◆ **TASK INSTRUCTIONS**: Please write out, exactly as given, the line that contains "семејството Стамевски (13)" and all lines that follow it through the end of the listing, and nothing else.

◆ **INFORMATION**:
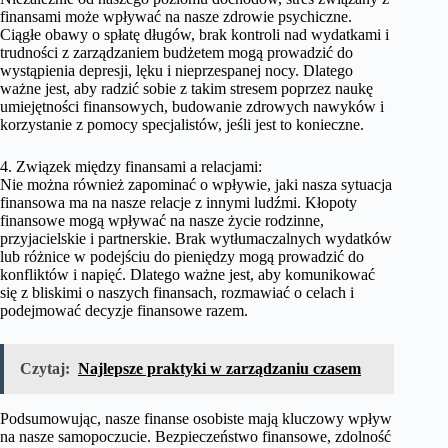
finansami może wpływać na nasze zdrowie psychiczne.
Ciągłe obawy o spłatę długów, brak kontroli nad wydatkami i
trudności z zarządzaniem budżetem mogą prowadzić do
wystąpienia depresji, lęku i nieprzespanej nocy. Dlatego
ważne jest, aby radzić sobie z takim stresem poprzez naukę
umiejętności finansowych, budowanie zdrowych nawyków i
korzystanie z pomocy specjalistów, jeśli jest to konieczne.
4. Związek między finansami a relacjami:
Nie można również zapominać o wpływie, jaki nasza sytuacja
finansowa ma na nasze relacje z innymi ludźmi. Kłopoty
finansowe mogą wpływać na nasze życie rodzinne,
przyjacielskie i partnerskie. Brak wytłumaczalnych wydatków
lub różnice w podejściu do pieniędzy mogą prowadzić do
konfliktów i napięć. Dlatego ważne jest, aby komunikować
się z bliskimi o naszych finansach, rozmawiać o celach i
podejmować decyzje finansowe razem.
Czytaj:
Najlepsze praktyki w zarządzaniu czasem
Podsumowując, nasze finanse osobiste mają kluczowy wpływ
na nasze samopoczucie. Bezpieczeństwo finansowe, zdolność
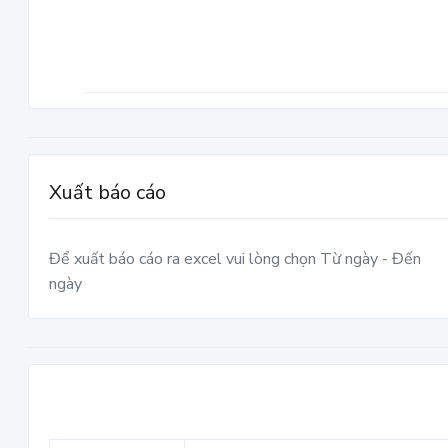
Xuất báo cáo
Để xuất báo cáo ra excel vui lòng chọn Từ ngày - Đến
ngày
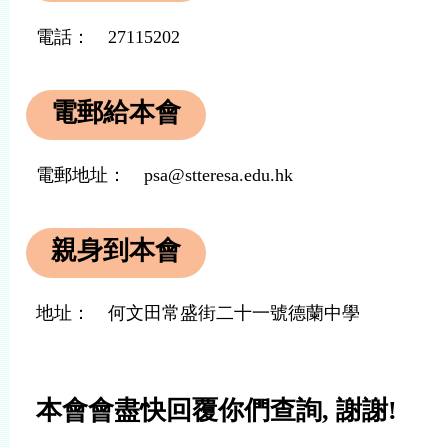
電話： 27115202
電郵給本會
電郵地址： psa@stteresa.edu.hk
親身到本會
地址： 何文田常盛街二十一號德蘭中學
本會會盡快回覆你們查詢, 謝謝!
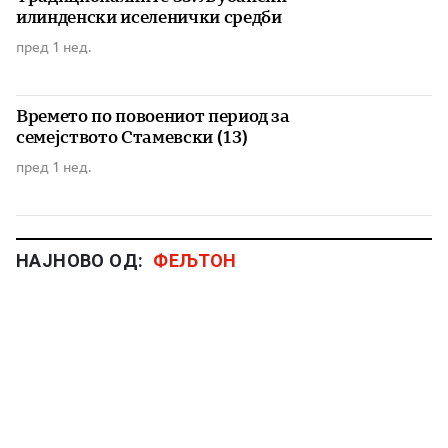
илинденски иселенички средби
пред 1 нед.
Времето по повоениот период за
семејството Стамевски (13)
пред 1 нед.
НАЈНОВО ОД:
ФЕЉТОН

◆ **EXERCISE RESULT**:
семејството Стамевски (13)
пред 1 нед.
НАЈНОВО ОД:
ФЕЉТОН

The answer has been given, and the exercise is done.